2021 – vendredi 12 février 2021 de 14h à 16h – au Lycée Jean Dupuy / L’amphithéâtre
T SPE Histoire-Géographie, Géopolitique et Sciences Politiques, T SPE Humanités, Littérature et Philosophie

Par Léa Mallet, Estelle Chantreau, Noémie Horta et Anna Vanbeuren [maj 15/03/2021]

C’est avec une vive émotion et beaucoup d’enthousiasme que les élèves de Terminale en spécialités « Histoire-Géographie, Géopolitique et Sciences politiques» et «Humanités, Littérature et Philosophie » ont eu le plaisir d’accueillir Ginette Kolinka. Elle est l’une des dernières rescapées d’Auschwitz-Birkenau, et toujours «passeuse de mémoire». Lors de cette rencontre, tous ont pu découvrir une personne patiente, sincère, bienveillante, mais aussi pleine d’humour et de joie de vivre malgré les épreuves qu’elle a traversées. Avec simplicité et franchise, Ginette Kolinka retrace en détail son histoire. Durant près d’une heure et demie, elle reste plongée dans ses souvenirs, en intériorisation totale, yeux fermés mais à cœur ouvert, pour partager son bouleversant récit, celui de la Shoah. Parfois éprouvant, son témoignage nous mène de Paris à Avignon, puis de Drancy à Theresienstadt en passant par Bergen-Belsen et surtout Auschwitz-Birkenau. C’est dans ce camp tristement connu qu’elle a traversé toutes les étapes de l’œuvre de déshumanisation voulue par les nazis et vécu l’effroyable réalité du système concentrationnaire.

<CAPTATION VIDEO (extraits) A VENIR>

Madame Kolinka est restée silencieuse sur ces évènements de nombreuses années, car elle avait peur «d’embêter les gens avec la même histoire». Aujourd’hui, à travers son témoignage poignant, elle a livré à tous une véritable leçon d’humilité et de résilience.
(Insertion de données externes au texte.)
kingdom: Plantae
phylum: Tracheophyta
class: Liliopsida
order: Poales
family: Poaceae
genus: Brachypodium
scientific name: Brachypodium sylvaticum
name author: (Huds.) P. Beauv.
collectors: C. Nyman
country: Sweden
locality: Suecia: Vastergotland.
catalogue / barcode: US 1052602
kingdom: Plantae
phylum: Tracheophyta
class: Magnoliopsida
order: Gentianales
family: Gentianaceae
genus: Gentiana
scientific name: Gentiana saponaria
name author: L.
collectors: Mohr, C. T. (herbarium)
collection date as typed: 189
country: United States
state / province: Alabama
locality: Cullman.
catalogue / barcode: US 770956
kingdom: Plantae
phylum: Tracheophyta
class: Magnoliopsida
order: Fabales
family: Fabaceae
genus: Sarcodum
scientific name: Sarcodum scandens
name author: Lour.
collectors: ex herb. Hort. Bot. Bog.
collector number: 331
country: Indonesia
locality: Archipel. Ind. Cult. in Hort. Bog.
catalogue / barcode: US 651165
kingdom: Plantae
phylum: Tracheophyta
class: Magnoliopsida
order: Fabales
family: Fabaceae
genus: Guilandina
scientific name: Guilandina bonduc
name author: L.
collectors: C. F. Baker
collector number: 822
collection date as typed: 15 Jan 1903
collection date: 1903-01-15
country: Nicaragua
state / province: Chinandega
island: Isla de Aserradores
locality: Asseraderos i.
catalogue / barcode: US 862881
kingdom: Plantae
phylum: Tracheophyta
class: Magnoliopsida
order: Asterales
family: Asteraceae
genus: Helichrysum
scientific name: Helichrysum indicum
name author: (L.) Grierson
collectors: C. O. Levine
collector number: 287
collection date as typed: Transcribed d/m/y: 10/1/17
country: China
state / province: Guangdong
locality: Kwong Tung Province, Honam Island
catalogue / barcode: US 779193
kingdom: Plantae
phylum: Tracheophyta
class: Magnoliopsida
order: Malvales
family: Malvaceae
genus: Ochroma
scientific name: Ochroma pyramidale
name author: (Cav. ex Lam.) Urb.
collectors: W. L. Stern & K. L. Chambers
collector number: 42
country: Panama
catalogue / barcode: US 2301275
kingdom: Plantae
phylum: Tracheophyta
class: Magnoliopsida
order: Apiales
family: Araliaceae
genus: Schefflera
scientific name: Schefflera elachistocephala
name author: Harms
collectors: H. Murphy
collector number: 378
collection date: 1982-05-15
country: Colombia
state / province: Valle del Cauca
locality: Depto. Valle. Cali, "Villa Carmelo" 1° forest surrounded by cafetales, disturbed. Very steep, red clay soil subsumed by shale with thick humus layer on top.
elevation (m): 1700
Par ailleurs, elle a surtout tenu à nous prévenir que «c’est la haine qui a provoqué cela», qu’il ne faut pas se laisser submerger par ce sentiment destructeur, puisque, comme elle le dit, «la haine, c’est Auschwitz». Toutefois, le pardon et les excuses sont pour elles impensables. Il reste à partager cette mémoire avec le plus grand nombre afin que rien de cela ne se reproduise. L’intervention de madame Kolinka se termine sur un message particulièrement touchant : après 2 heures de récit, elle veut maintenant passer le flambeau aux jeunes lycéens qui devront devenir bientôt les «passeurs de mémoire» de la Shoah.